News & Current Affairs
Coronavirus and corporations – temporary relief for affected companies (or should that be infected?!)
The global COVID-19 pandemic is causing chaos in more ways than one. The impact on the economy has been disastrous and Australian companies, particularly small to medium businesses are really feeling it. Amid growing concern as to the capacity of Australian businesses to cope with the economic challenges of the coronavirus pandemic, the Federal Government is offering temporary relief to financially distressed businesses.
More time to pay your debts
Ordinarily, a person (or creditor) who is owed at least $2,000.00 by a company can take steps to recover that amount in accordance with section 459E of the Corporations Act 2001 (Cth) (the Corporations Act). You might have heard of a creditors’ statutory demand. Under the Government’s temporary measures, for the next 6 months, only creditors owed $20,000.00 or more may issue a statutory demand on a company.
Normally a company is required to respond to a statutory demand within 21 days after the demand is served. That is, the company either has to pay the amount claimed in the demand, or make an application in court to set the demand aside on the basis that there’s a genuine dispute about the amount claimed or some other fault with the demand. If the company fails to respond within that time, it is presumed that the company is insolvent and the creditor can make application to have the company wound up. Under the temporary measures, companies will now have 6 months to respond to statutory demands issued against them.
Both of these measures are obviously designed to give companies a bit of breathing space in times where there is so much pressure on cash flow. The lockdowns are wreaking havoc with the cash flow of all businesses, not just those industries that have effectively been shut down.
Directors temporarily relieved from personal liability for insolvent trading
Typically, directors of companies have a positive duty under the Corporations Act to ensure their company does not trade while it is insolvent. Directors of companies that trade while insolvent may be held personally liable under section 588G of the Act. However, for the next six months, directors will be temporarily relieved of their duty to prevent insolvent trading with respect to debts incurred in the ordinary course of the company’s business.

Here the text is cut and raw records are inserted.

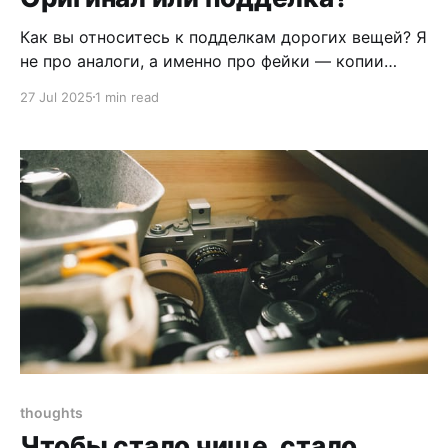
Как вы относитесь к подделкам дорогих вещей? Я
не про аналоги, а именно про фейки — копии
Gucci, Louis Vuitton, а также менее известных, но
27 Jul 2025
1 min read
дорогих брендов вроде Stone Island, Fear of God и
других. Или те же Nike? С одной стороны, логика
вроде понятная: зачем платить в 4 раза больше,
thoughts
Чтобы стало чище, стало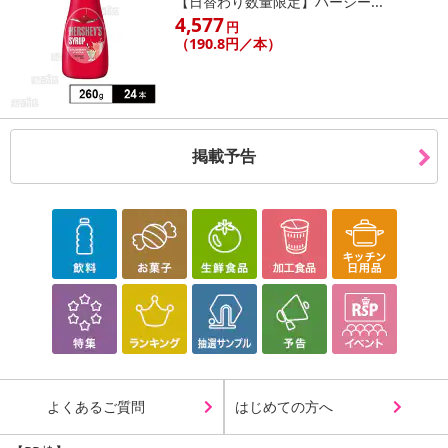
【日替わり数量限定】ハーシー...
4,577
円
（190.8円／本）
掲載予告
よくあるご質問
はじめての方へ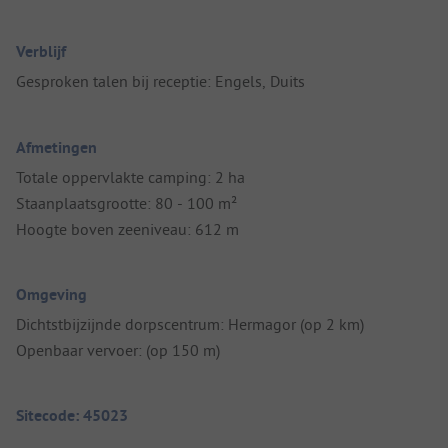
Verblijf
Gesproken talen bij receptie: Engels, Duits
Afmetingen
Totale oppervlakte camping: 2 ha
Staanplaatsgrootte: 80 - 100 m²
Hoogte boven zeeniveau: 612 m
Omgeving
Dichtstbijzijnde dorpscentrum: Hermagor (op 2 km)
Openbaar vervoer: (op 150 m)
Sitecode: 45023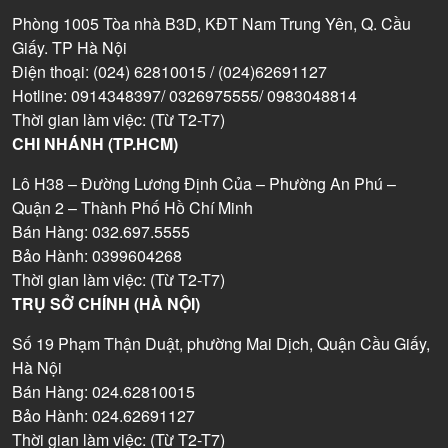
Phòng 1005 Tòa nhà B3D, KĐT Nam Trung Yên, Q. Cầu
Giấy. TP Hà Nội
Điện thoại: (024) 62810015 / (024)62691127
Hotline: 0914348397/ 0326975555/ 0983048814
Thời gian làm việc: (Từ T2-T7)
CHI NHÁNH (TP.HCM)
Lô H38 – Đường Lương Định Của – Phường An Phú –
Quận 2 – Thành Phố Hồ Chí Minh
Bán Hàng: 032.697.5555
Bảo Hành: 0399604268
Thời gian làm việc: (Từ T2-T7)
TRỤ SỞ CHÍNH (HÀ NỘI)
Số 19 Phạm Thận Duật, phường Mai Dịch, Quận Cầu Giấy,
Hà Nội
Bán Hàng: 024.62810015
Bảo Hành: 024.62691127
Thời gian làm việc: (Từ T2-T7)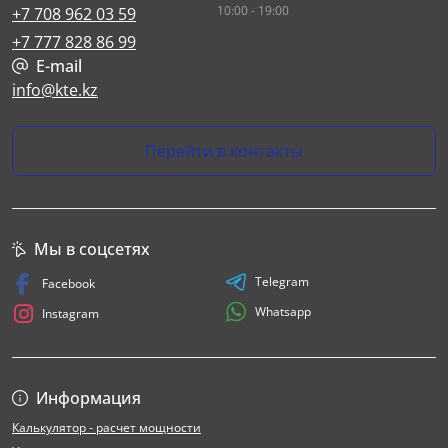
10:00 - 19:00
+7 708 962 03 59
+7 777 828 86 99
E-mail
info@kte.kz
Перейти в контакты
Мы в соцсетях
Telegram
Facebook
Whatsapp
Instagram
Информация
Калькулятор - расчет мощности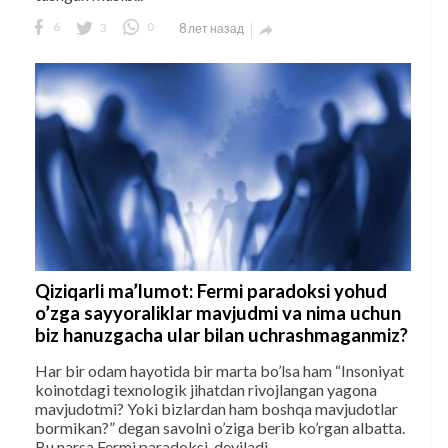
6
3
0
8 лет назад

Qiziqarli ma’lumot: Fermi paradoksi yohud
o’zga sayyoraliklar mavjudmi va nima uchun
biz hanuzgacha ular bilan uchrashmaganmiz?
Har bir odam hayotida bir marta bo’lsa ham “Insoniyat
koinotdagi texnologik jihatdan rivojlangan yagona
mavjudotmi? Yoki bizlardan ham boshqa mavjudotlar
bormikan?” degan savolni o’ziga berib ko’rgan albatta.
Bu narsa Fermi paradoksi, deyiladi.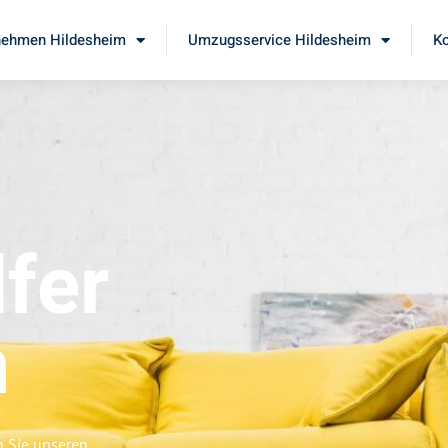
ehmen Hildesheim
Umzugsservice Hildesheim
Ko
fer
m
n Sie unseren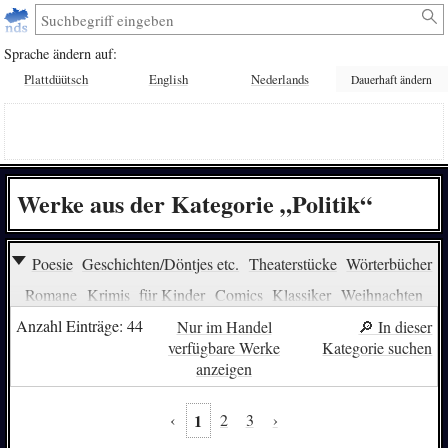
Sprache ändern auf:
Plattdüütsch
English
Nederlands
Dauerhaft ändern
Werke aus der Kategorie „Politik“
Poesie
Geschichten/Döntjes etc.
Theaterstücke
Wörterbücher
Romane
Krimis
für Kinder
Comics
Klassiker
Weihnachten
Sachbücher
Musik
Religion
Erotik
Jagd
Hörbücher
Anzahl Einträge: 44
Nur im Handel
🔎︎ In dieser
verfügbare Werke
Kategorie suchen
Hörspiele
Sprachlernen (Kinder)
Sprachlernen (Erwachsene)
anzeigen
Linguistik
Philologie
Film/Video
Märchen/Sagen
über den Krieg
Essen/Kochen
Fantasy
über die Liebe
‹
1
2
3
›
Rätsel/Puzzle/Quiz
Redensarten
zum Lachen
Wendebuch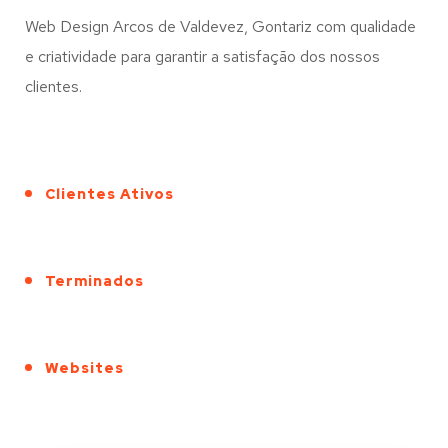
Web Design Arcos de Valdevez, Gontariz com qualidade
e criatividade para garantir a satisfação dos nossos
clientes.
Clientes Ativos
Terminados
Websites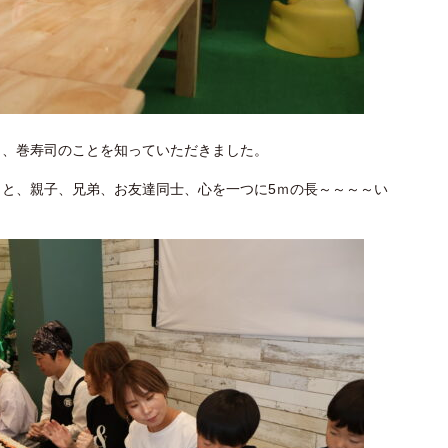
と、巻寿司のことを知っていただきました。
と、親子、兄弟、お友達同士、心を一つに5ｍの長～～～～い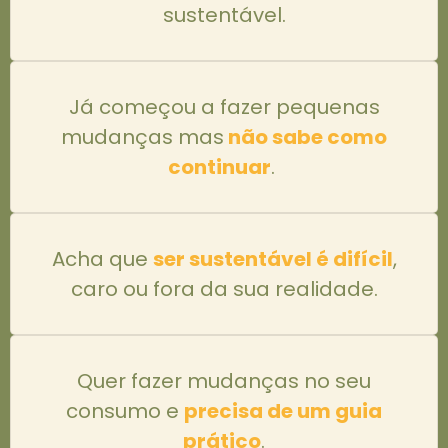
sustentável.
Já começou a fazer pequenas
mudanças mas
não sabe como
continuar
.
Acha que
ser sustentável é difícil
,
caro ou fora da sua realidade.
Quer fazer mudanças no seu
consumo e
precisa de um guia
prático
.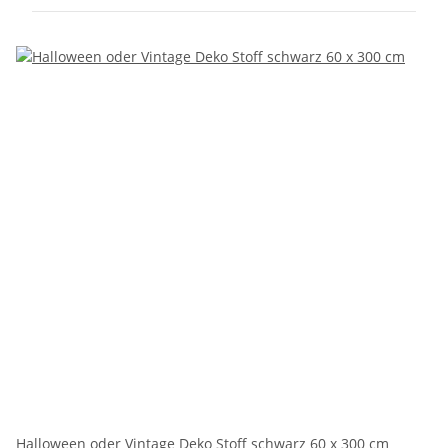
Halloween oder Vintage Deko Stoff schwarz 60 x 300 cm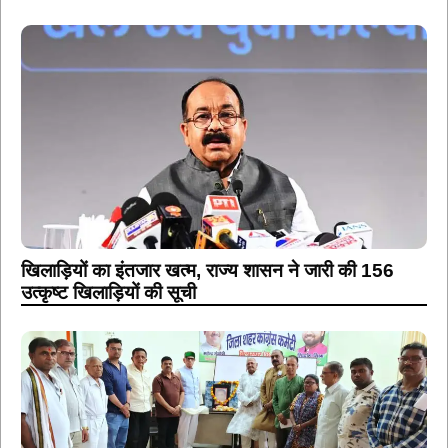
खिलाड़ियों का इंतजार खत्म, राज्य शासन ने जारी की 156
उत्कृष्ट खिलाड़ियों की सूची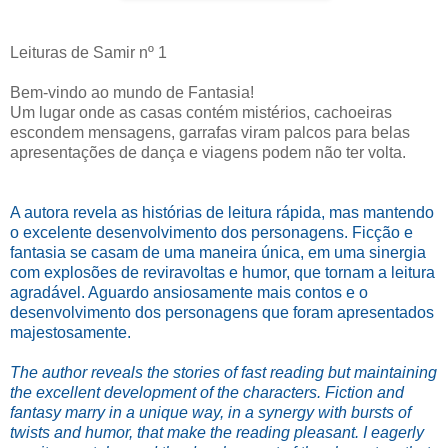
Leituras de Samir nº 1
Bem-vindo ao mundo de Fantasia!
Um lugar onde as casas contém mistérios, cachoeiras
escondem mensagens, garrafas viram palcos para belas
apresentações de dança e viagens podem não ter volta.
A autora revela as histórias de leitura rápida, mas mantendo
o excelente desenvolvimento dos personagens. Ficção e
fantasia se casam de uma maneira única, em uma sinergia
com explosões de reviravoltas e humor, que tornam a leitura
agradável. Aguardo ansiosamente mais contos e o
desenvolvimento dos personagens que foram apresentados
majestosamente.
The author reveals the stories of fast reading but maintaining
the excellent development of the characters. Fiction and
fantasy marry in a unique way, in a synergy with bursts of
twists and humor, that make the reading pleasant. I eagerly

All this sounding too complicated? Here is a hypothetical example:
Adam and Bronwyn are directors of a company that operate a pub, “Goatslegs”. Unfortunately, due to social distancing measures implemented to combat the coronavirus, business has slowed down. They are offering take away food and selling via their bottle shop, but they have lost about 70% revenue as a result of the bar and gaming machines being closed. As a result, the company is no longer able to pay is debts when due.
Chloe and David are suppliers to Goatslegs and are owed $10,000.00 and $20,000.00, respectively, in debts incurred in the ordinary course of business.
Under the new measures:
- Chloe will not be able to issue a statutory demand against the company for the $10,000.00 that is owed to her.
- David will be able to issue a statutory demand against Goatslegs to recover the $20,000.00 owed to him. David will have the right to enforce this debt through the courts.
- If David serves on the company a statutory demand, the company will be required to respond within 6 months of service. If the company fails to respond within 6 months, the company is presumed to be insolvent and David could make application to wind Goatslegs up.
- Let’s say Chloe and David agree to keep supplying Goatslegs even though it can’t pay for the supplies on usual trade terms. Despite being unable to pay debts incurred in the ordinary course of business, Goatslegs can stay open and serve customers and continue to order supplies even though technically it is trading insolvently – Adam and Bronwyn will not be held personally liable for insolvent training.
- The company will still be required to pay any debts incurred.
The common sense approach is required by all business at the moment. While the economy is at a stand still and cash flow is, well, isn’t really ‘flow’, everyone has to work together. We will come out of this and at some point everyone’s trade will get back to normal. We all hope it’s sooner rather than later.